Source apportionment of PM2.5 during haze episodes in Shanghai by the PMF model with PAHs

2022 
Abstract Positive matrix factorization (PMF) is a commonly used receptor model for PM2.5 source apportionment, relying on tracers to identify emission sources. Adding organic tracers such as polycyclic aromatic hydrocarbons (PAHs) to PMF model could enhance the performance of constraining emission sources. In this study, the PMF with PAHs was applied to 112 PM2.5 samples, including full-year and haze episodes during 2015–2016 in Shanghai. Compared to the original PMF, the PMF with PAHs newly identified the industry source and revised of the contributions of biomass burning and coal combustion. The PMF with PAHs were used to reconstruct the source apportionment of PM2.5 in four winter haze episodes. Taking the first two haze episodes (defined as P1and P2) as examples of frequent air mass changes, the P1 accumulation stage was successively affected by local and northwest sources. Vehicle (35.3%) and secondary particles (25.7%) were the primary contributors to PM2.5, due to local accumulation. Industry sources obtained a 25.9% increment under the effect from the northwest sources.
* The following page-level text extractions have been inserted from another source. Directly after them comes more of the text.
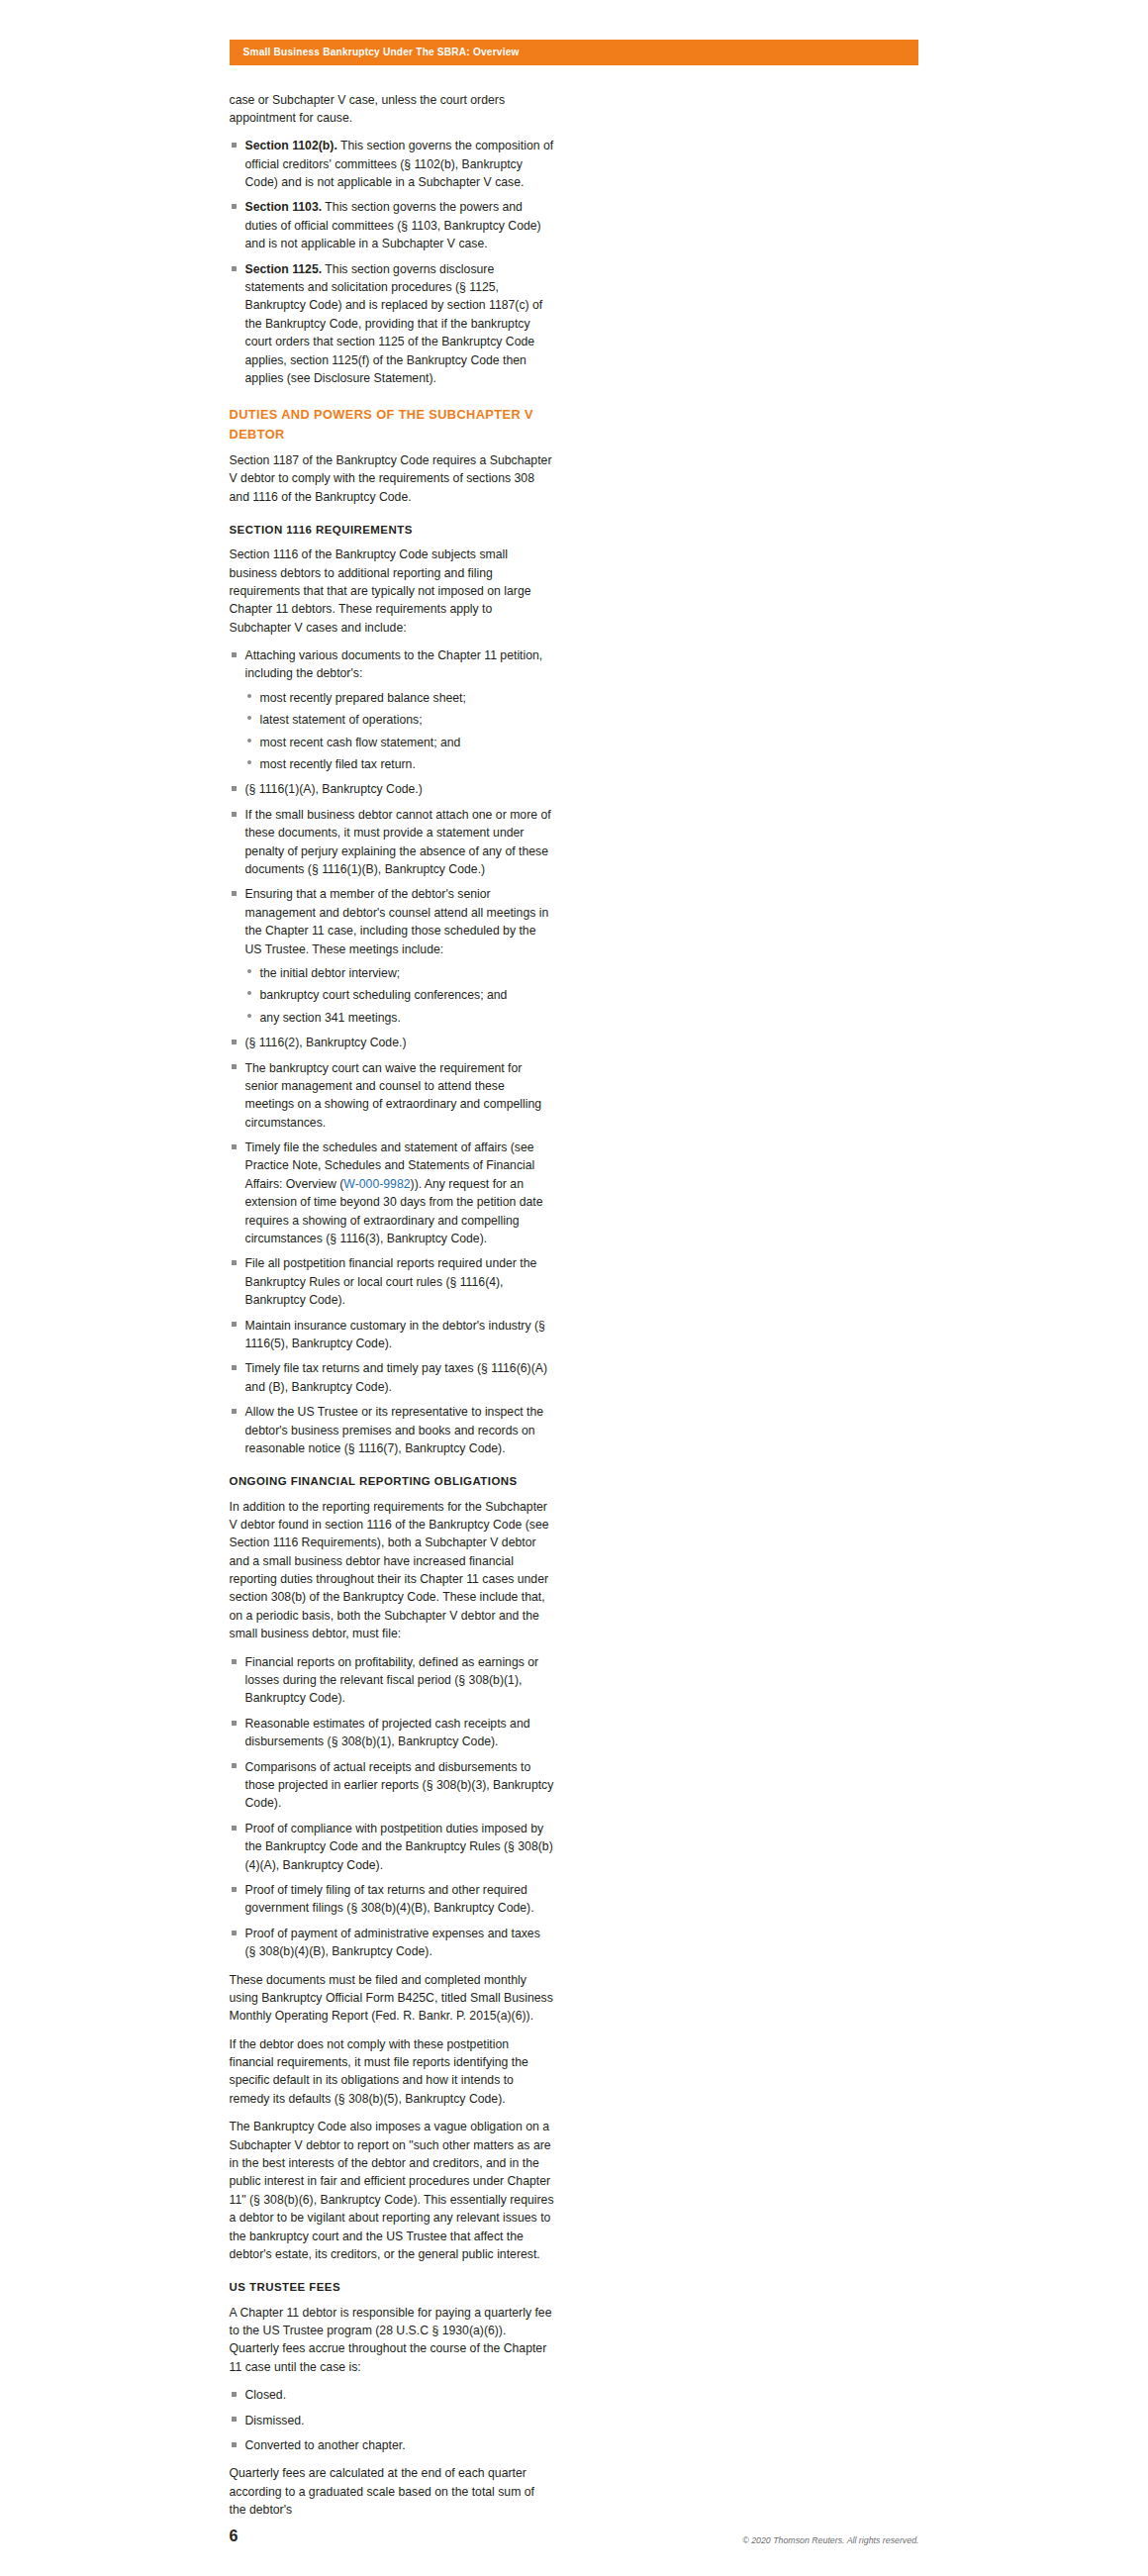Small Business Bankruptcy Under The SBRA: Overview
case or Subchapter V case, unless the court orders appointment for cause.
Section 1102(b). This section governs the composition of official creditors' committees (§ 1102(b), Bankruptcy Code) and is not applicable in a Subchapter V case.
Section 1103. This section governs the powers and duties of official committees (§ 1103, Bankruptcy Code) and is not applicable in a Subchapter V case.
Section 1125. This section governs disclosure statements and solicitation procedures (§ 1125, Bankruptcy Code) and is replaced by section 1187(c) of the Bankruptcy Code, providing that if the bankruptcy court orders that section 1125 of the Bankruptcy Code applies, section 1125(f) of the Bankruptcy Code then applies (see Disclosure Statement).
Duties and Powers of the Subchapter V Debtor
Section 1187 of the Bankruptcy Code requires a Subchapter V debtor to comply with the requirements of sections 308 and 1116 of the Bankruptcy Code.
Section 1116 Requirements
Section 1116 of the Bankruptcy Code subjects small business debtors to additional reporting and filing requirements that that are typically not imposed on large Chapter 11 debtors. These requirements apply to Subchapter V cases and include:
Attaching various documents to the Chapter 11 petition, including the debtor's:
most recently prepared balance sheet;
latest statement of operations;
most recent cash flow statement; and
most recently filed tax return.
(§ 1116(1)(A), Bankruptcy Code.)
If the small business debtor cannot attach one or more of these documents, it must provide a statement under penalty of perjury explaining the absence of any of these documents (§ 1116(1)(B), Bankruptcy Code.)
Ensuring that a member of the debtor's senior management and debtor's counsel attend all meetings in the Chapter 11 case, including those scheduled by the US Trustee. These meetings include:
the initial debtor interview;
bankruptcy court scheduling conferences; and
any section 341 meetings.
(§ 1116(2), Bankruptcy Code.)
The bankruptcy court can waive the requirement for senior management and counsel to attend these meetings on a showing of extraordinary and compelling circumstances.
Timely file the schedules and statement of affairs (see Practice Note, Schedules and Statements of Financial Affairs: Overview (W-000-9982)). Any request for an extension of time beyond 30 days from the petition date requires a showing of extraordinary and compelling circumstances (§ 1116(3), Bankruptcy Code).
File all postpetition financial reports required under the Bankruptcy Rules or local court rules (§ 1116(4), Bankruptcy Code).
Maintain insurance customary in the debtor's industry (§ 1116(5), Bankruptcy Code).
Timely file tax returns and timely pay taxes (§ 1116(6)(A) and (B), Bankruptcy Code).
Allow the US Trustee or its representative to inspect the debtor's business premises and books and records on reasonable notice (§ 1116(7), Bankruptcy Code).
Ongoing Financial Reporting Obligations
In addition to the reporting requirements for the Subchapter V debtor found in section 1116 of the Bankruptcy Code (see Section 1116 Requirements), both a Subchapter V debtor and a small business debtor have increased financial reporting duties throughout their its Chapter 11 cases under section 308(b) of the Bankruptcy Code. These include that, on a periodic basis, both the Subchapter V debtor and the small business debtor, must file:
Financial reports on profitability, defined as earnings or losses during the relevant fiscal period (§ 308(b)(1), Bankruptcy Code).
Reasonable estimates of projected cash receipts and disbursements (§ 308(b)(1), Bankruptcy Code).
Comparisons of actual receipts and disbursements to those projected in earlier reports (§ 308(b)(3), Bankruptcy Code).
Proof of compliance with postpetition duties imposed by the Bankruptcy Code and the Bankruptcy Rules (§ 308(b)(4)(A), Bankruptcy Code).
Proof of timely filing of tax returns and other required government filings (§ 308(b)(4)(B), Bankruptcy Code).
Proof of payment of administrative expenses and taxes (§ 308(b)(4)(B), Bankruptcy Code).
These documents must be filed and completed monthly using Bankruptcy Official Form B425C, titled Small Business Monthly Operating Report (Fed. R. Bankr. P. 2015(a)(6)).
If the debtor does not comply with these postpetition financial requirements, it must file reports identifying the specific default in its obligations and how it intends to remedy its defaults (§ 308(b)(5), Bankruptcy Code).
The Bankruptcy Code also imposes a vague obligation on a Subchapter V debtor to report on "such other matters as are in the best interests of the debtor and creditors, and in the public interest in fair and efficient procedures under Chapter 11" (§ 308(b)(6), Bankruptcy Code). This essentially requires a debtor to be vigilant about reporting any relevant issues to the bankruptcy court and the US Trustee that affect the debtor's estate, its creditors, or the general public interest.
US Trustee Fees
A Chapter 11 debtor is responsible for paying a quarterly fee to the US Trustee program (28 U.S.C § 1930(a)(6)). Quarterly fees accrue throughout the course of the Chapter 11 case until the case is:
Closed.
Dismissed.
Converted to another chapter.
Quarterly fees are calculated at the end of each quarter according to a graduated scale based on the total sum of the debtor's
6
© 2020 Thomson Reuters. All rights reserved.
P2 was successively controlled by the southwest and northwest sources from the clean stage to the dissipation stage. Significantly increased contributions of biomass burning and industry sources to PM2.5 were observed. Compared to other episodes, the P2 accumulation stage had the highest coal-combustion proportion (5.6%) under the influence of the northwest sources from Shaanxi, Shanxi, and Henan. Moreover, the toxicities of different emission sources were evaluated based on PAHs and BaPeq. Coal combustion, biomass burning, and vehicle sources were the three major contributors, especially coal combustion, contributing 17.1–66.8% to PAHs and 22.6–66.4% to BaPeq but less than 5.6% to PM2.5. We believe that these results will help policymakers by providing insights into the reduction in emission sources for regulation in urban environments and the mitigation of health risks.